Reproduce every one of the lines below without changing anything.

·····

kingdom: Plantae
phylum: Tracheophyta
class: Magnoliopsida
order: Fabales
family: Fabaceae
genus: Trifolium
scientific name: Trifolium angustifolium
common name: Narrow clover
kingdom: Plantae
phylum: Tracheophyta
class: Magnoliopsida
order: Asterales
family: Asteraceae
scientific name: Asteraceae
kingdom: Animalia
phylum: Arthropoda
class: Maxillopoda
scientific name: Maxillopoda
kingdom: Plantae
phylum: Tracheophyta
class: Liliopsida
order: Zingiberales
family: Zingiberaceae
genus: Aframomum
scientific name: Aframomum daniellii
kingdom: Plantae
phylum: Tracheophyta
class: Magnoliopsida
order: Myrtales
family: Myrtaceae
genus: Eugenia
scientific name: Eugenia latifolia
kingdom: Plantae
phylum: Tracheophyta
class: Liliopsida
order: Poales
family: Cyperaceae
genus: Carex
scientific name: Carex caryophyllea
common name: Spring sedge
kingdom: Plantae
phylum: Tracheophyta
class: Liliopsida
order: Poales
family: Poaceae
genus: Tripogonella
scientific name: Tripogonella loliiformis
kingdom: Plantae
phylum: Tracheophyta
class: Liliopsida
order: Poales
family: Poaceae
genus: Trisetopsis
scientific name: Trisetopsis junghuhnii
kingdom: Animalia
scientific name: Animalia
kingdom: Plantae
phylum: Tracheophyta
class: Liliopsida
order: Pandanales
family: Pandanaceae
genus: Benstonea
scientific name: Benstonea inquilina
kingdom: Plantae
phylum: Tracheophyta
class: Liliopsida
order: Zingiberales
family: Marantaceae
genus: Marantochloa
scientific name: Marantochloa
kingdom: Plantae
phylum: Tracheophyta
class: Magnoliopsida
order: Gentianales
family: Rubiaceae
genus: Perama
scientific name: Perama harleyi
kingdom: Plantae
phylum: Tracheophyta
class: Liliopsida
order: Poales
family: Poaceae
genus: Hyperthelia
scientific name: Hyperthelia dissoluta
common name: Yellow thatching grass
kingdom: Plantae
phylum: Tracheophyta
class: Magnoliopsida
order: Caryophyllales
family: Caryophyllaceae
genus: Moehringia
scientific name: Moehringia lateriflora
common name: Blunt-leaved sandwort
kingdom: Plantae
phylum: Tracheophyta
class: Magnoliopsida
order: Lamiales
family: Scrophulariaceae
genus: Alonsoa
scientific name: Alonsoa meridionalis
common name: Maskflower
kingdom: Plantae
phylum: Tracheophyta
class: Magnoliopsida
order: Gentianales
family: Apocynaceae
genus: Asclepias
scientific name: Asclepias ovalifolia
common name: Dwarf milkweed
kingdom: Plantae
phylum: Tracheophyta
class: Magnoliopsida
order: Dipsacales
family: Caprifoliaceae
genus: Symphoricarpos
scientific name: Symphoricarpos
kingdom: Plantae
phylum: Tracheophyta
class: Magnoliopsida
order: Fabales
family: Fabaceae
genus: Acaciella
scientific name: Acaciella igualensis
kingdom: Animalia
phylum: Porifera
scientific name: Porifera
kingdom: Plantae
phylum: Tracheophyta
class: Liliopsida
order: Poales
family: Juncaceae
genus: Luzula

·····

■ Result of this exercise ■
kingdom: Plantae
phylum: Tracheophyta
class: Magnoliopsida
order: Fabales
family: Fabaceae
genus: Trifolium
scientific name: Trifolium angustifolium
common name: Narrow clover
kingdom: Plantae
phylum: Tracheophyta
class: Magnoliopsida
order: Asterales
family: Asteraceae
scientific name: Asteraceae
kingdom: Animalia
phylum: Arthropoda
class: Maxillopoda
scientific name: Maxillopoda
kingdom: Plantae
phylum: Tracheophyta
class: Liliopsida
order: Zingiberales
family: Zingiberaceae
genus: Aframomum
scientific name: Aframomum daniellii
kingdom: Plantae
phylum: Tracheophyta
class: Magnoliopsida
order: Myrtales
family: Myrtaceae
genus: Eugenia
scientific name: Eugenia latifolia
kingdom: Plantae
phylum: Tracheophyta
class: Liliopsida
order: Poales
family: Cyperaceae
genus: Carex
scientific name: Carex caryophyllea
common name: Spring sedge
kingdom: Plantae
phylum: Tracheophyta
class: Liliopsida
order: Poales
family: Poaceae
genus: Tripogonella
scientific name: Tripogonella loliiformis
kingdom: Plantae
phylum: Tracheophyta
class: Liliopsida
order: Poales
family: Poaceae
genus: Trisetopsis
scientific name: Trisetopsis junghuhnii
kingdom: Animalia
scientific name: Animalia
kingdom: Plantae
phylum: Tracheophyta
class: Liliopsida
order: Pandanales
family: Pandanaceae
genus: Benstonea
scientific name: Benstonea inquilina
kingdom: Plantae
phylum: Tracheophyta
class: Liliopsida
order: Zingiberales
family: Marantaceae
genus: Marantochloa
scientific name: Marantochloa
kingdom: Plantae
phylum: Tracheophyta
class: Magnoliopsida
order: Gentianales
family: Rubiaceae
genus: Perama
scientific name: Perama harleyi
kingdom: Plantae
phylum: Tracheophyta
class: Liliopsida
order: Poales
family: Poaceae
genus: Hyperthelia
scientific name: Hyperthelia dissoluta
common name: Yellow thatching grass
kingdom: Plantae
phylum: Tracheophyta
class: Magnoliopsida
order: Caryophyllales
family: Caryophyllaceae
genus: Moehringia
scientific name: Moehringia lateriflora
common name: Blunt-leaved sandwort
kingdom: Plantae
phylum: Tracheophyta
class: Magnoliopsida
order: Lamiales
family: Scrophulariaceae
genus: Alonsoa
scientific name: Alonsoa meridionalis
common name: Maskflower
kingdom: Plantae
phylum: Tracheophyta
class: Magnoliopsida
order: Gentianales
family: Apocynaceae
genus: Asclepias
scientific name: Asclepias ovalifolia
common name: Dwarf milkweed
kingdom: Plantae
phylum: Tracheophyta
class: Magnoliopsida
order: Dipsacales
family: Caprifoliaceae
genus: Symphoricarpos
scientific name: Symphoricarpos
kingdom: Plantae
phylum: Tracheophyta
class: Magnoliopsida
order: Fabales
family: Fabaceae
genus: Acaciella
scientific name: Acaciella igualensis
kingdom: Animalia
phylum: Porifera
scientific name: Porifera
kingdom: Plantae
phylum: Tracheophyta
class: Liliopsida
order: Poales
family: Juncaceae
genus: Luzula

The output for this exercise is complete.